Band of Ninja
The only animated film by Nagisa Oshima
“I really want people who conceal a fire in their hearts and blood to watch this film.” Nagisa Oshima
A super-experimental animated adaptation of the Japanese legendary comic artist Sanpei Shirato’s epic masterpiece, this film incorporates a huge amount of still photography (created by filming drawings from the original comic), while keeping sound effects and music to a minimum and making the characters’ individual voices become very powerful. The voice actors are Hosei Komatsu, Kei Yamamoto, Fumio Watanabe, Shigeru Tsuyuki, Akiko Koyama, and Shoichi Ozawa: the regular line-up from Oshima’s filmography. Destroy idleness! Kill the drop-offs! It is the red color of blood that makes history.
The story is set during the reign of Yoshiteru Ashikaga, the 13th Shogun (general) of the Muromachi period. In the third year of Eiroku (1560 A.D.), Mitsuharu Yuki, the lord of Mogami-Fushikage Castle in Ohshu-Dewa, is violently killed in a plot devised by his minister, Shuzen Sakagami. A few years later, near Fushikage castle, a tsujigiri (murderer) terrorizes the people. The tsujigiri turns out to be Jutaro, Mitsuharu’s son, who is seeking revenge by killing Shuzen. Hotaru-bi, a ninja and the sister of Shuzen, attacks Jutaro but is interrupted by another ninja who call himself Kagemaru. Who is Kagemaru and what is his goal?
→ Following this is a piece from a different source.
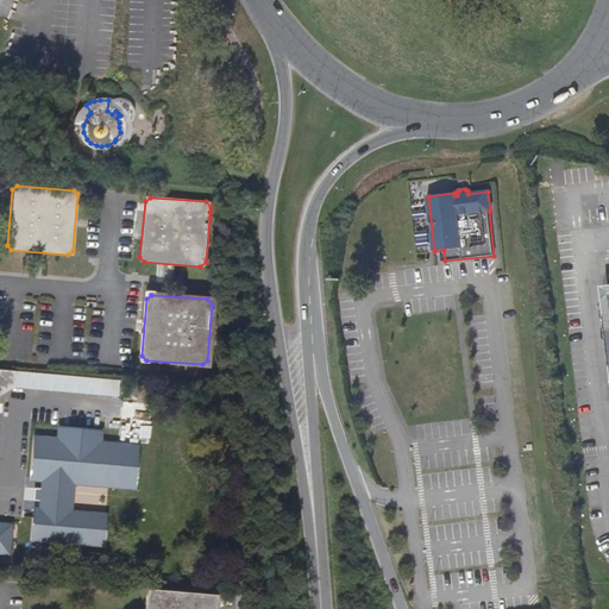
[(0,385),(119,394),(120,377),(0,369),(0,385)]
Nagisa Oshima was born in Kyoto on March 31, 1932. After graduating from the Law department of Kyoto University, he started work at Shochiku’s Ofuna Studio. In 1959, he debuted A Town of Love and Hope. The following year, Cruel Story of Youth won the Directors Guild of Japan’s New Directors Award. Since then, he has been regarded as one of the top directors of the Japanese Nouvelle Vague. After resigning from Shochiku when the distribution of Night and Fog in Japan was cancelled, he established an independent studio called So-Zo Sha and directed films including Violence at Noon, Sing a Song of Sex (A Treatise on Japanese Bawdy Songs), Death by Hanging, and The Ceremony. All of the films he made after 1968 were distributed internationally. In 1975, he founded Oshima Productions Ltd. In the Realm of the Senses, an international co-production between Japan and France, was acclaimed at Cannes and won several awards, including the Special Prize at the Chicago Film Festival and a BFI Award. In 1978, Nagisa Oshima won the Best Director Award at Cannes for Empire of Passion. He made another two internationally co-produced films: Merry Christmas, Mr. Lawrence (UK/Japan/New Zealand) and Max, Mon Amour (France/Japan). Despite suffering a cerebral hemorrhage, he finished Taboo in 1999. Oshima received the Ministry of Education Award and Medal with Purple Ribbon in 2000, as well as a Mainichi Art Award and L’Ordre des Arts et des Lettres (le grade de commandeur) in 2001. His wife is the actress Akiko Koyama. Oshima died from pneumonia on January 15, 2013.